The Tennessee Lady Vols announced Saturday they were ending their basketball series with Siena. They offered no explanation.
Just kidding. The Lady Vols don't even have a series with Siena. But if they did, no one would care how they ended it.
They could announce it in an e-mail. Or put a press release in the mail.
That's how you end a series with Siena. That's not how you end a series with the University of Connecticut.
UConn athletic director Jeff Hathaway said Friday his school was notified by the Lady Vols that they were ending the series. UT athletic director Joan Cronan then issued a statement about ending the series but offered no explanation.
Worse yet, neither did UT coach Pat Summitt.
This is the biggest rivalry in women's basketball. Nothing else is close. Yet Summitt is ending it without comment.

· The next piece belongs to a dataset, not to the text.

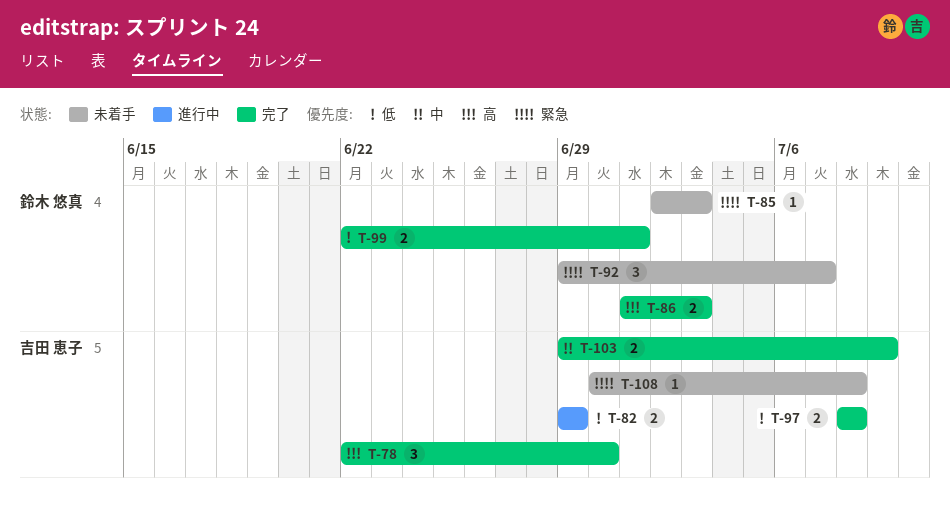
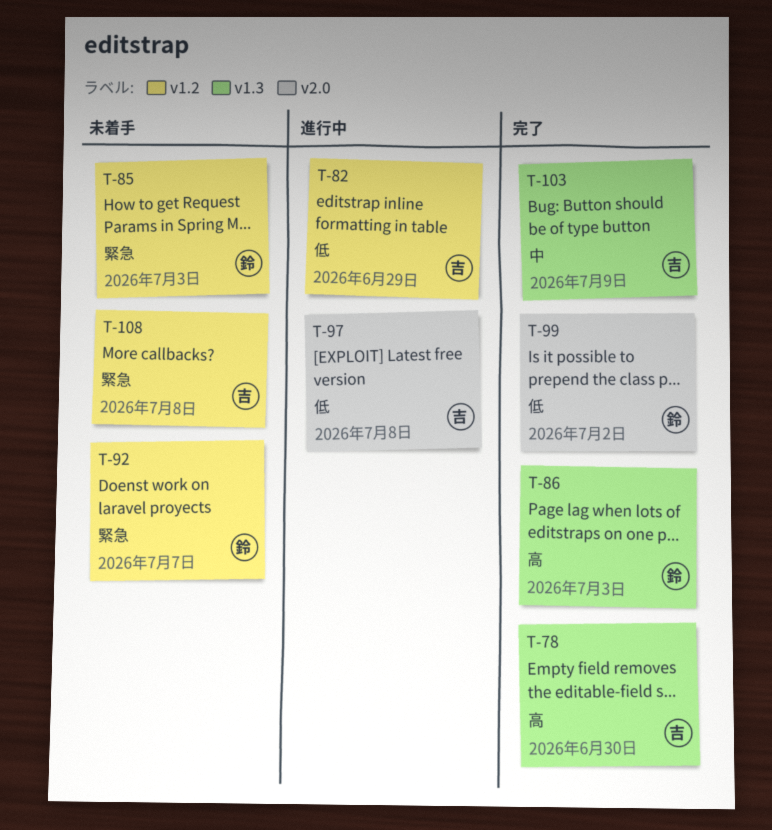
T-97, status: 完了 -> 進行中
T-99, due: Jul 1 -> Jul 2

Imagine Summitt assigning no one to guard Diana Taurasi in the Final Four, then offering no explanation in the postgame press conference. This makes even less sense.
The Lady Vols aren't just sticking it to UConn. They're sticking it to their own fans. Their three biggest home crowds have all come against UConn, the team UT fans love to beat.

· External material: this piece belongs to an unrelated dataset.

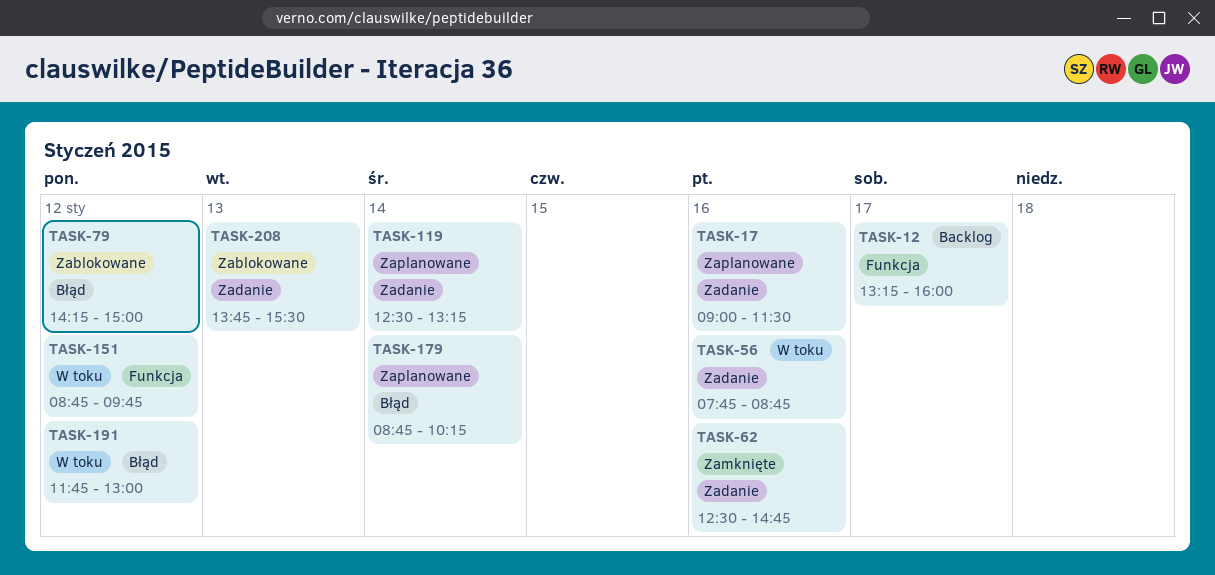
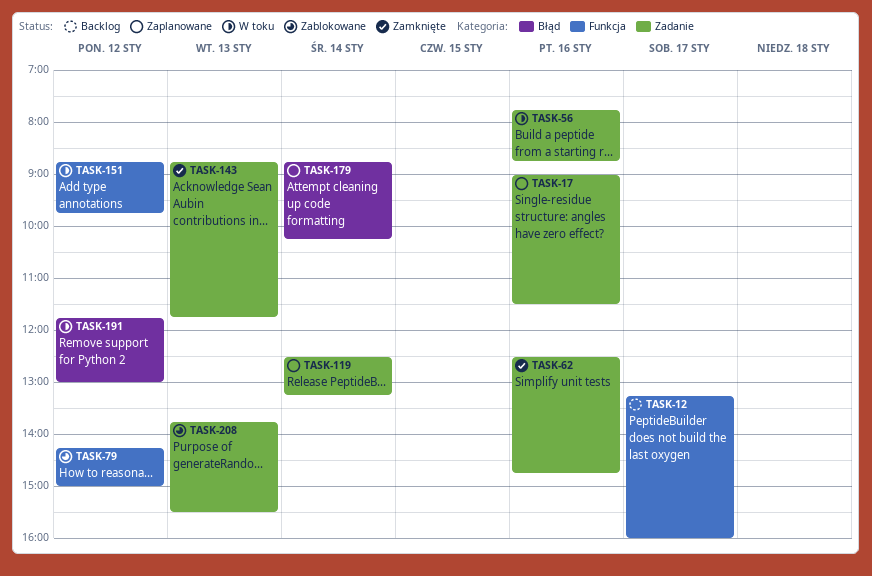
TASK-79, label: Błąd -> Funkcja
TASK-143: none -> present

Ending the series affects more than UT and UConn. It affects all of women's basketball. It affects the networks, too.
The Connecticut Post reported Saturday that next season's UT-UConn game in Knoxville would have served as the debut for women's basketball Game Day. The newspaper also quoted sources as saying Carol Stiff, ESPN's senior director of programming and acquisitions, flew to Knoxville and tried to get the Lady Vols to change their mind.
That's not farfetched. UConn vs. UT is a match-up in which the most casual sports fan has a sense of the rivalry.

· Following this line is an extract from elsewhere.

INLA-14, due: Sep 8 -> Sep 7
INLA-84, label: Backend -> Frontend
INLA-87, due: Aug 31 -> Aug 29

The Lady Vols have won seven national championships in the last 21 years. The Huskies have won five in the last 13 years.
The Lady Vols had Chamique Holdsclaw, Bridgette Gordon and Tamika Catchings. They still have Candace Parker. The Huskies had Taurasi, Sue Bird and Rebecca Lobo.
In the last 15 years, UT and UConn have had the biggest-name players and the most dominant teams. The best women's team ever? It's a debate between the 39-0 Lady Vols of 1997-98 or the 39-0 Huskies of 2001-02.
Summitt is the No. 1 name in the sport. If she resigned tomorrow, UConn coach Geno Auriemma would be No. 1.
Back and forth they have gone for more than a decade. UT was on top, then UConn, and now UT again.
The only thing better than one UT-UConn regular-season game was two, which you had from 1999 through 2001. Two was too much for UT, which appeared to be running scared when it said it would only play the Huskies once a year.
The Lady Vols are now dealing from a position of strength. Not only have they won three consecutive games in the series, they won the national championship two months ago and will be favored to win another next season.
So why back out of a series that has meant so much to your program, your fans and your sport?
Speculation will center around the personality conflict between the head coaches or the heated recruitment of recent UConn signee Maya Moore, a player UT hoped to sign. But without further explanation, both issues seem trivial.
And without further explanation, the story won't go away. It will come up repeatedly and will be magnified if the teams meet in the NCAA tournament.
No one should understand that better than Summitt, who is as media savvy as anyone in the business. But she is dismissing the Huskies as casually as she might cancel a preseason game with the Houston Jaguars.
UConn deserves better than that. So does women's basketball.